§ Records supplied:
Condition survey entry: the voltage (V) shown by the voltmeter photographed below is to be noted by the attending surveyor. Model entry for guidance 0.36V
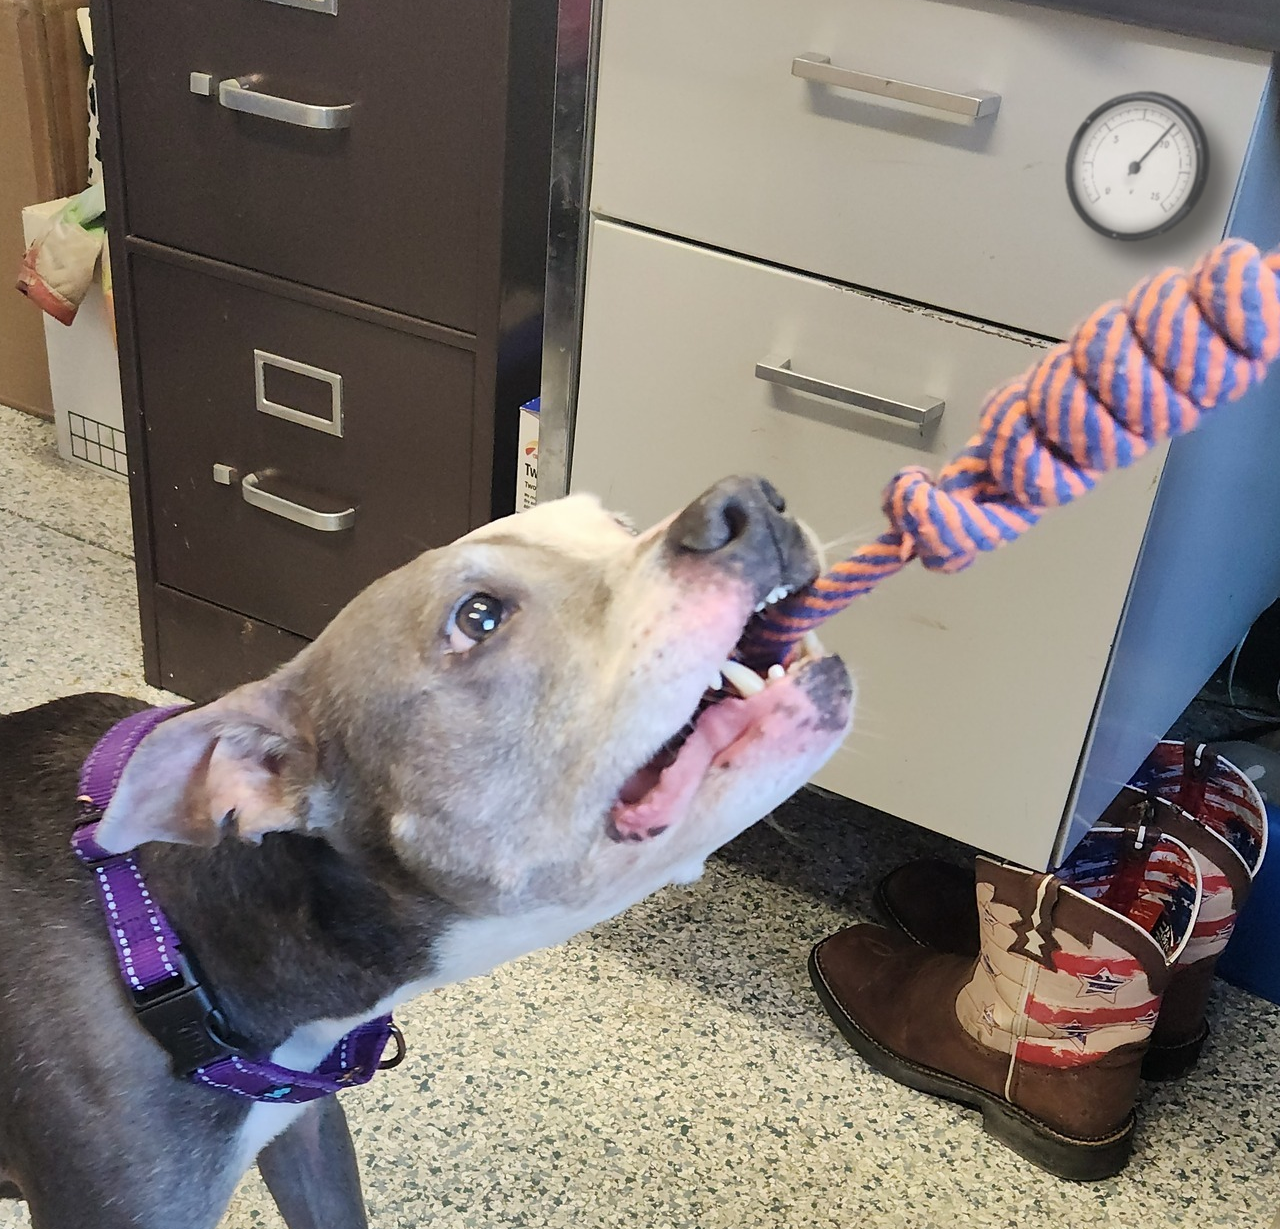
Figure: 9.5V
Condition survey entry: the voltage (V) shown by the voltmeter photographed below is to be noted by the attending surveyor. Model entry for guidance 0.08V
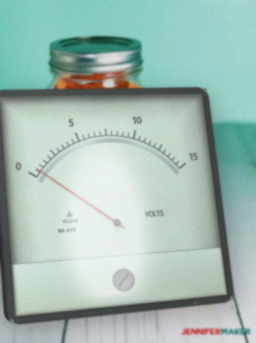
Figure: 0.5V
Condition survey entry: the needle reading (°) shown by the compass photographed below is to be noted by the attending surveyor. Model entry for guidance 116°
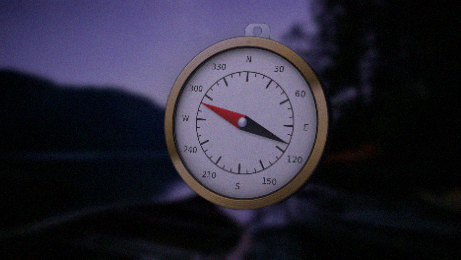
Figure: 290°
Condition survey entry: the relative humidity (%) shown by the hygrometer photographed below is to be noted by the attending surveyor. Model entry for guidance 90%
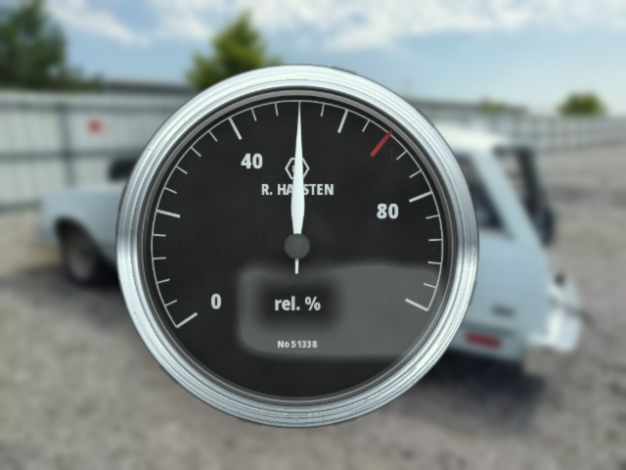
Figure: 52%
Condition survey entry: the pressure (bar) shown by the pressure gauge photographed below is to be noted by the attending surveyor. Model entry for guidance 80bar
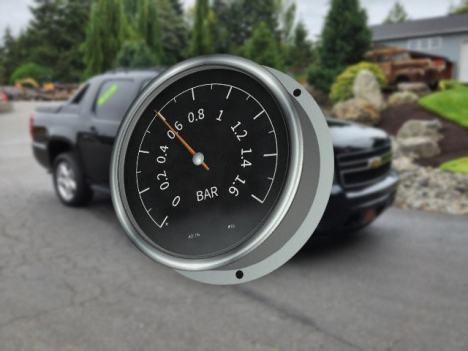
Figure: 0.6bar
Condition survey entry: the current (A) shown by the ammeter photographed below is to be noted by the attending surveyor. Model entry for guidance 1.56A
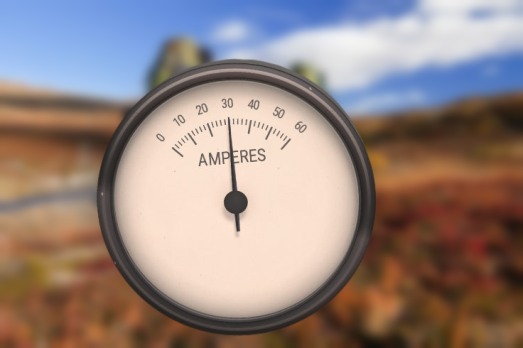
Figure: 30A
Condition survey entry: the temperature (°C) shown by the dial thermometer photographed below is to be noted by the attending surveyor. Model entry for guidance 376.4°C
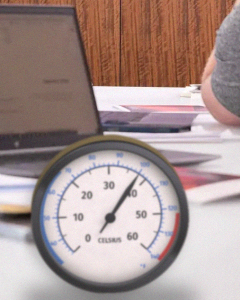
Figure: 37.5°C
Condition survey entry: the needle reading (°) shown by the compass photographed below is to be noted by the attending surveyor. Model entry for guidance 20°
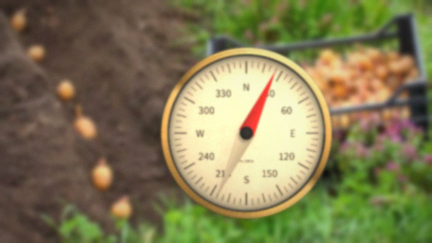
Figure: 25°
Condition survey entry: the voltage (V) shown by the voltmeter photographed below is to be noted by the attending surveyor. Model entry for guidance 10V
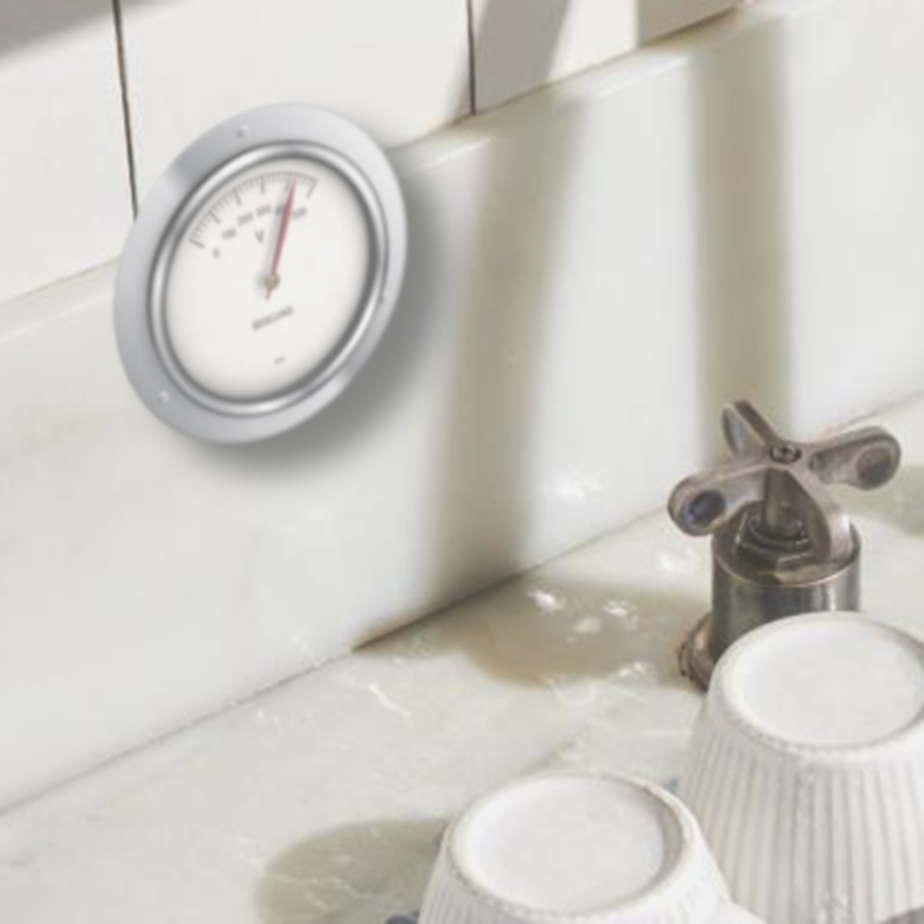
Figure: 400V
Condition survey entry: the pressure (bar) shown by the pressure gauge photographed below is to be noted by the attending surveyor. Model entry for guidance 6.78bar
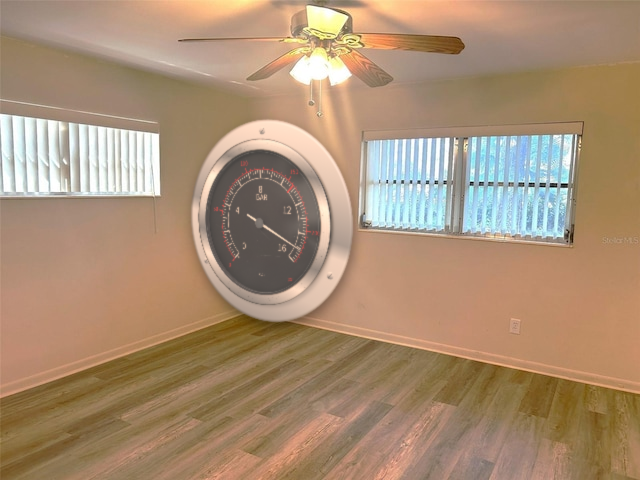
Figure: 15bar
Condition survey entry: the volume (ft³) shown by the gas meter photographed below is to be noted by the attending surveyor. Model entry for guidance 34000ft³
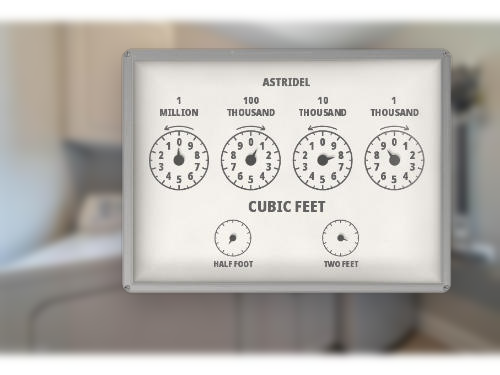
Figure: 7900ft³
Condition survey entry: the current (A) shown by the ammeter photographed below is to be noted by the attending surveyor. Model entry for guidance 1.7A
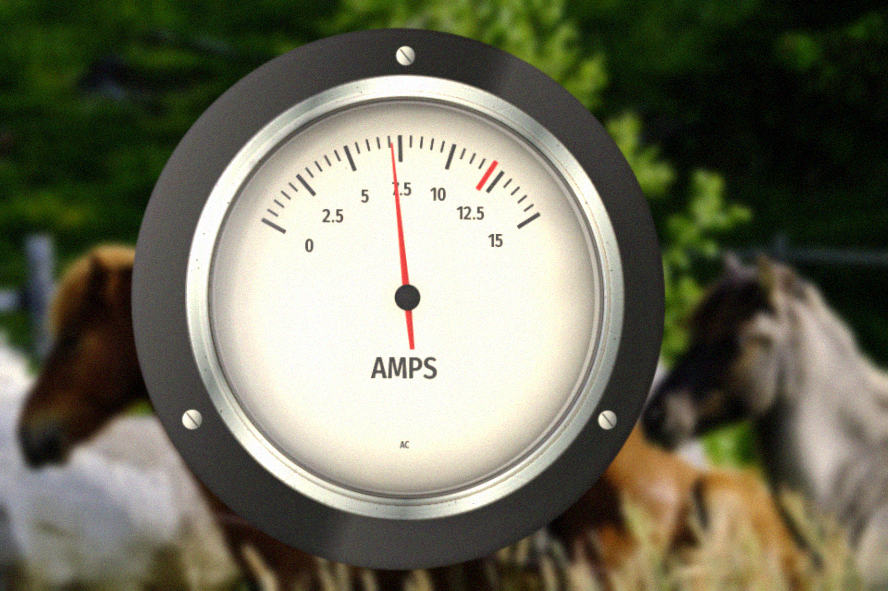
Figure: 7A
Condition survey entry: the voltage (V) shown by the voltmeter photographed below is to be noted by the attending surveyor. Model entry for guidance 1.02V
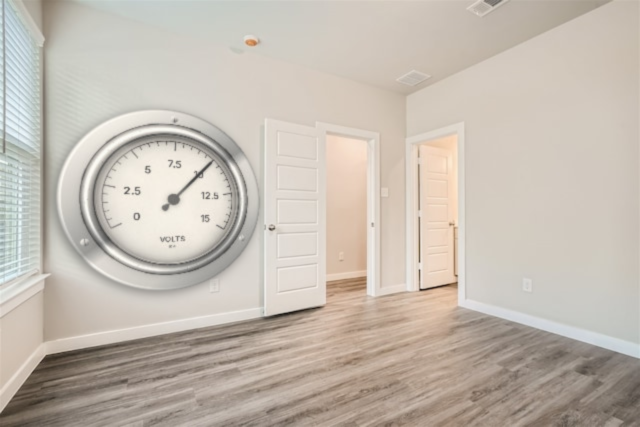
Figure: 10V
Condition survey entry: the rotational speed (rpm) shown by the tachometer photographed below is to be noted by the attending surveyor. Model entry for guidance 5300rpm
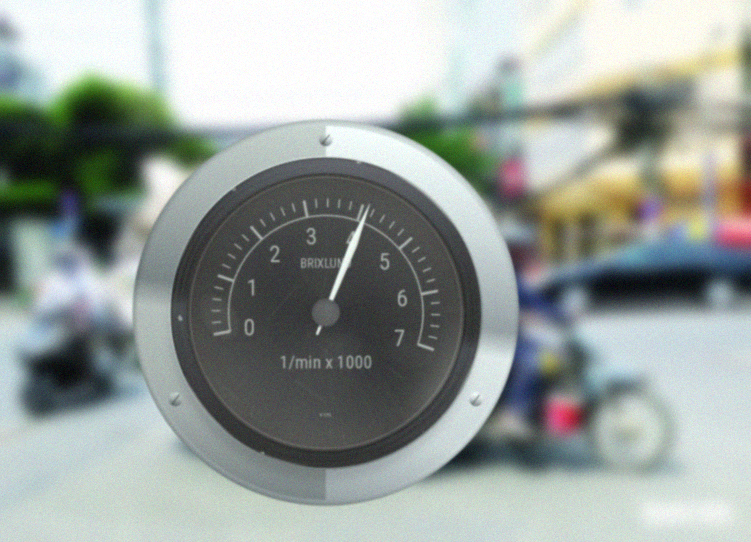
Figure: 4100rpm
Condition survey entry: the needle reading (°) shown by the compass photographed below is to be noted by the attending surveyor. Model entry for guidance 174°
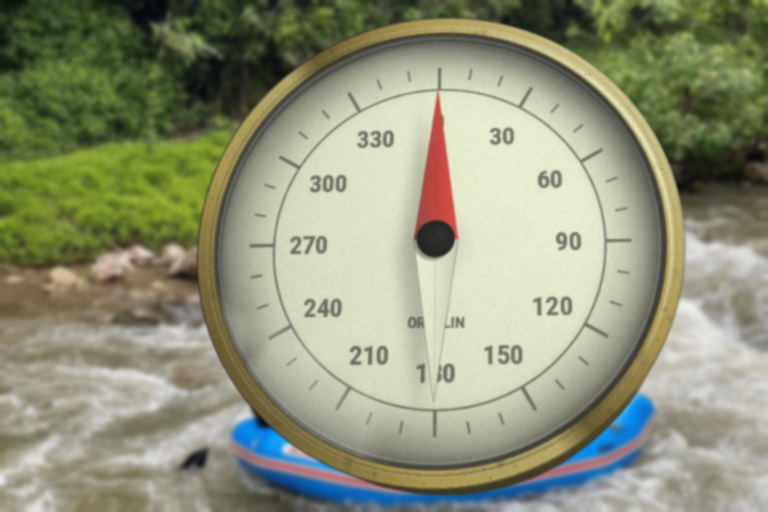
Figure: 0°
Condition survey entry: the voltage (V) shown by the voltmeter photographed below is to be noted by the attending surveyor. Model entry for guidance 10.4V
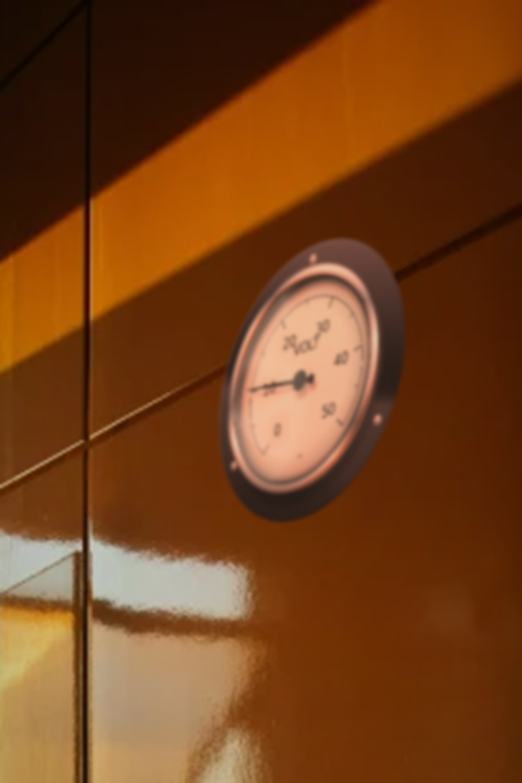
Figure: 10V
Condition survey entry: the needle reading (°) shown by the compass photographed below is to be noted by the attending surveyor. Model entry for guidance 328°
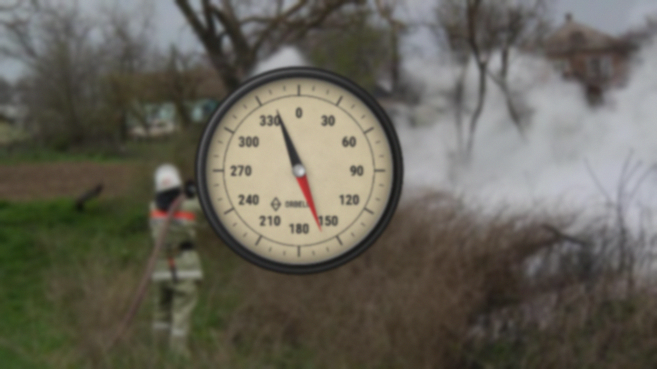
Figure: 160°
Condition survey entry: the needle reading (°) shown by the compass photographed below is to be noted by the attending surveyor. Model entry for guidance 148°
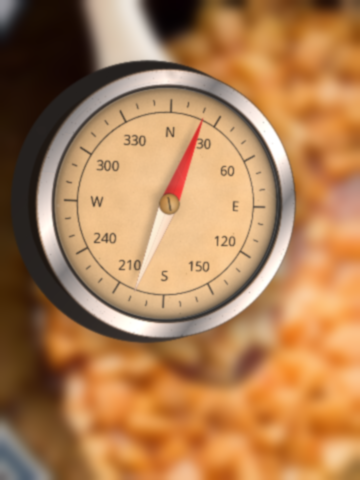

§ Requirement: Switch "attending surveyor" to "site inspector" throughout the listing above and write it out again with every other word unchanged. Leave out the pictures.

§ Response box:
Condition survey entry: the voltage (V) shown by the voltmeter photographed below is to be noted by the site inspector. Model entry for guidance 0.36V
Figure: 9.5V
Condition survey entry: the voltage (V) shown by the voltmeter photographed below is to be noted by the site inspector. Model entry for guidance 0.08V
Figure: 0.5V
Condition survey entry: the needle reading (°) shown by the compass photographed below is to be noted by the site inspector. Model entry for guidance 116°
Figure: 290°
Condition survey entry: the relative humidity (%) shown by the hygrometer photographed below is to be noted by the site inspector. Model entry for guidance 90%
Figure: 52%
Condition survey entry: the pressure (bar) shown by the pressure gauge photographed below is to be noted by the site inspector. Model entry for guidance 80bar
Figure: 0.6bar
Condition survey entry: the current (A) shown by the ammeter photographed below is to be noted by the site inspector. Model entry for guidance 1.56A
Figure: 30A
Condition survey entry: the temperature (°C) shown by the dial thermometer photographed below is to be noted by the site inspector. Model entry for guidance 376.4°C
Figure: 37.5°C
Condition survey entry: the needle reading (°) shown by the compass photographed below is to be noted by the site inspector. Model entry for guidance 20°
Figure: 25°
Condition survey entry: the voltage (V) shown by the voltmeter photographed below is to be noted by the site inspector. Model entry for guidance 10V
Figure: 400V
Condition survey entry: the pressure (bar) shown by the pressure gauge photographed below is to be noted by the site inspector. Model entry for guidance 6.78bar
Figure: 15bar
Condition survey entry: the volume (ft³) shown by the gas meter photographed below is to be noted by the site inspector. Model entry for guidance 34000ft³
Figure: 7900ft³
Condition survey entry: the current (A) shown by the ammeter photographed below is to be noted by the site inspector. Model entry for guidance 1.7A
Figure: 7A
Condition survey entry: the voltage (V) shown by the voltmeter photographed below is to be noted by the site inspector. Model entry for guidance 1.02V
Figure: 10V
Condition survey entry: the rotational speed (rpm) shown by the tachometer photographed below is to be noted by the site inspector. Model entry for guidance 5300rpm
Figure: 4100rpm
Condition survey entry: the needle reading (°) shown by the compass photographed below is to be noted by the site inspector. Model entry for guidance 174°
Figure: 0°
Condition survey entry: the voltage (V) shown by the voltmeter photographed below is to be noted by the site inspector. Model entry for guidance 10.4V
Figure: 10V
Condition survey entry: the needle reading (°) shown by the compass photographed below is to be noted by the site inspector. Model entry for guidance 328°
Figure: 160°
Condition survey entry: the needle reading (°) shown by the compass photographed below is to be noted by the site inspector. Model entry for guidance 148°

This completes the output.